**Excerpt:**
BoringDB: a high-performance key-value store built on SQLite

Eric Tung
Mel Blog
Published in
5 min readJun 19, 2021

BoringDB is an open-source key-value embedded database we recently built. It’s used extensively by Themelio nodes, mostly for persisting blockchain information, but it can be used easily as a general-purpose key-value store.

BoringDB has a rather peculiar design — it’s a fairly thin layer on top of the very full-featured SQLite library, but it exposes a simplistic key-value API. SQLite handles all the heavy-lifting of indexing, ACID transactions, etc, with its famous extreme reliability, but BoringDB adds a layer of caching and write batching that makes high operations-per-second key-value tasks like working with sparse Merkle tree branches reasonably fast.

In this post, we’ll talk about why we built BoringDB, its architecture, and how you can use it right now.

Why a new database?

There are about a zillion key-value databases out there, and many of them seem to be “good enough” for production blockchains. For example, both Bitcoin Core and Ethereum’s Geth client use LevelDB, Monero uses LMDB, while several other projects use Facebook’s RocksDB. On our part, we experimented with using sled, a state-of-the-art key-value database written entirely in Rust.

Why, then, did we write a new database? It boils down to the fact that no existing database has the combination of integrity and performance Themelio requires.

Integrity: Compared to most services that use embedded databases, blockchains require extremely robust integrity. It’s simply not okay if data is even very occasionally inconsistent — in blockchains, that can easily lead to drastic consequences, like invalid blocks getting confirmed. And Themelio, which aspires to be entirely governance-free, is even more intolerant of poor data integrity, since we don’t even have the option of executing after-the-fact forks to clean up bad blockchain behavior.

Unfortunately, most key-value databases have a poor record of safeguarding integrity. Just by skimming through GitHub issues, we can see that LevelDB, RocksDB, and sled all have many known corruption bugs; anecdotally LevelDB corruption is often seen on improperly shut-down Ethereum nodes. This is perhaps due to a inevitable tradeoff, as these databases typically use highly sophisticated techniques to achieve maximum performance, which most consumers of these databases care more about than integrity.

Performance: If we want maximum integrity, we could use a database known for robustness and integrity, such as LMDB or SQLite. But this often leads to bad performance, especially write performance. This is because absent tricks like LSM trees, a transactional write requires synchronizing all data to disk. This takes quite a long time, especially on spinning disks.

Yet Themelio nodes often spam truly massive amounts of small writes to the disk when processing large transaction volumes — a single write in a sparse Merkle tree can lead to writing dozens of nodes to disk, and processing one transaction can cause up to hundreds of writes. If these writes are done safely, everything will take forever. The “correct” thing is to batch the writes into larger transactions, but it’s often very difficult to do without passing around a transaction handle into code that might not care about the underlying storage engine.

In a blockchain, the behavior we almost always want is for all transactions on the database to be serializable and for database integrity to be guaranteed — that is, a transaction either happens completely or not all, and crashes/power failures cannot cause inconsistency — but we do not need strong durability. We don’t need to ensure that a information saved to disk is still there if the system crashes immediately, since generally Themelio will tolerate “traveling back in time” a few seconds.

**Data:**

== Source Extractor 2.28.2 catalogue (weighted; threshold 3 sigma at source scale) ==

--

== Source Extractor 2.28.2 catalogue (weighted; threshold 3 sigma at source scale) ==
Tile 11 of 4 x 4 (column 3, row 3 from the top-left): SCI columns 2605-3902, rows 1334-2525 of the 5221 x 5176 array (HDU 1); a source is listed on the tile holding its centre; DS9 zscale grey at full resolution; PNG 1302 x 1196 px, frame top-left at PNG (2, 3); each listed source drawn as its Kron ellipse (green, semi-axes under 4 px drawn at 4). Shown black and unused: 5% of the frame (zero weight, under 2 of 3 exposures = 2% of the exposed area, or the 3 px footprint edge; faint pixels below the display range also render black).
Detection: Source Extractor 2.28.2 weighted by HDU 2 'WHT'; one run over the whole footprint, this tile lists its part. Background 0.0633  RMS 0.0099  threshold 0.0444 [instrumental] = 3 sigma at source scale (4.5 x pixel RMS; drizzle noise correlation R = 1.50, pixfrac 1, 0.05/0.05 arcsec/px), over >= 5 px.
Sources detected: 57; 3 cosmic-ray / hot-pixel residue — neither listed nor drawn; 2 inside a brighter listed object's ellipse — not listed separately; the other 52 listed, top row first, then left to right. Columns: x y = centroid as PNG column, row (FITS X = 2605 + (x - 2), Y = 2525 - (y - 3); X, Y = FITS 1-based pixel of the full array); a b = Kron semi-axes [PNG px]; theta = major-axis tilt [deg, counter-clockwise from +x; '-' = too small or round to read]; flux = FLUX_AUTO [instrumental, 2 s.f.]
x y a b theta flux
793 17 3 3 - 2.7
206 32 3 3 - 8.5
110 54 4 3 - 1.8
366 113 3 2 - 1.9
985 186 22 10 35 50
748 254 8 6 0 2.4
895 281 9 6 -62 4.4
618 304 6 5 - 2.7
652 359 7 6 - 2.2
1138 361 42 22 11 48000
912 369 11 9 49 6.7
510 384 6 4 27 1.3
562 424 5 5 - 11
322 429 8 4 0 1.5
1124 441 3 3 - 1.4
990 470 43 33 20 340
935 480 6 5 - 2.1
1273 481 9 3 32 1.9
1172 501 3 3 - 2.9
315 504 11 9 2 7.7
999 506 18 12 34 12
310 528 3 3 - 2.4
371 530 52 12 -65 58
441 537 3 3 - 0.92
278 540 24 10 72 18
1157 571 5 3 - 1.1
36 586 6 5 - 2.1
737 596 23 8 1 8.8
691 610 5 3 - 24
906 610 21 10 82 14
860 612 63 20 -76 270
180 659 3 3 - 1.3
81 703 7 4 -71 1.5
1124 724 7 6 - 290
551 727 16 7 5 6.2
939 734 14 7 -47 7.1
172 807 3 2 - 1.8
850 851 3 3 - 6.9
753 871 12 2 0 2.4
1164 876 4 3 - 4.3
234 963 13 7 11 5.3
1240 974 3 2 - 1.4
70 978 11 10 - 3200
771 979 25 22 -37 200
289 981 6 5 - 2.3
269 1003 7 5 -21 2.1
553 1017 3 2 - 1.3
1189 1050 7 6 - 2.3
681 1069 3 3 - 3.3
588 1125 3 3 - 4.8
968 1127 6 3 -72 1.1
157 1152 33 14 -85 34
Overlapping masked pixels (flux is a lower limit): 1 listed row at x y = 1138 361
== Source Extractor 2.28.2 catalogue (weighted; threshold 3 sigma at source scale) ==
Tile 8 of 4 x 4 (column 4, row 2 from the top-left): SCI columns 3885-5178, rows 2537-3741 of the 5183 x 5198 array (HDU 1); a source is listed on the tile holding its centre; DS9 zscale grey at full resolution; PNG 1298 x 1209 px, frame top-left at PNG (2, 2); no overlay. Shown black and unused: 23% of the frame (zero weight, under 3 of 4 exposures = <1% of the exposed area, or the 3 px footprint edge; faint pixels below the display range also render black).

**Given task:** Continue the post about BoringDB from the point where it ends. None of the lines are needed here.

**Task output:**
The combination of extremely robust serializability and integrity with eventual durability is hard to find. SQLite in WAL mode with PRAGMA synchronous = NORMAL is close, but directly using SQLite still has relatively poor performance with the extremely fragmented reads and writes Themelio nodes create. LMDB and friends simply give no option besides either synchronizing every transaction or leaving database integrity up to chance every time a power failure might happen.

BoringDB’s design

BoringDB exposes a simple API: each database can only be opened by one process, and consists of zero or more mappings, each of which exposes an ordered key/value interface. Both keys and values are raw bytevectors, with range queries (getting all keys between two keys, ordered lexicographically) supported too. We guarantee serializability, integrity, and eventual durability.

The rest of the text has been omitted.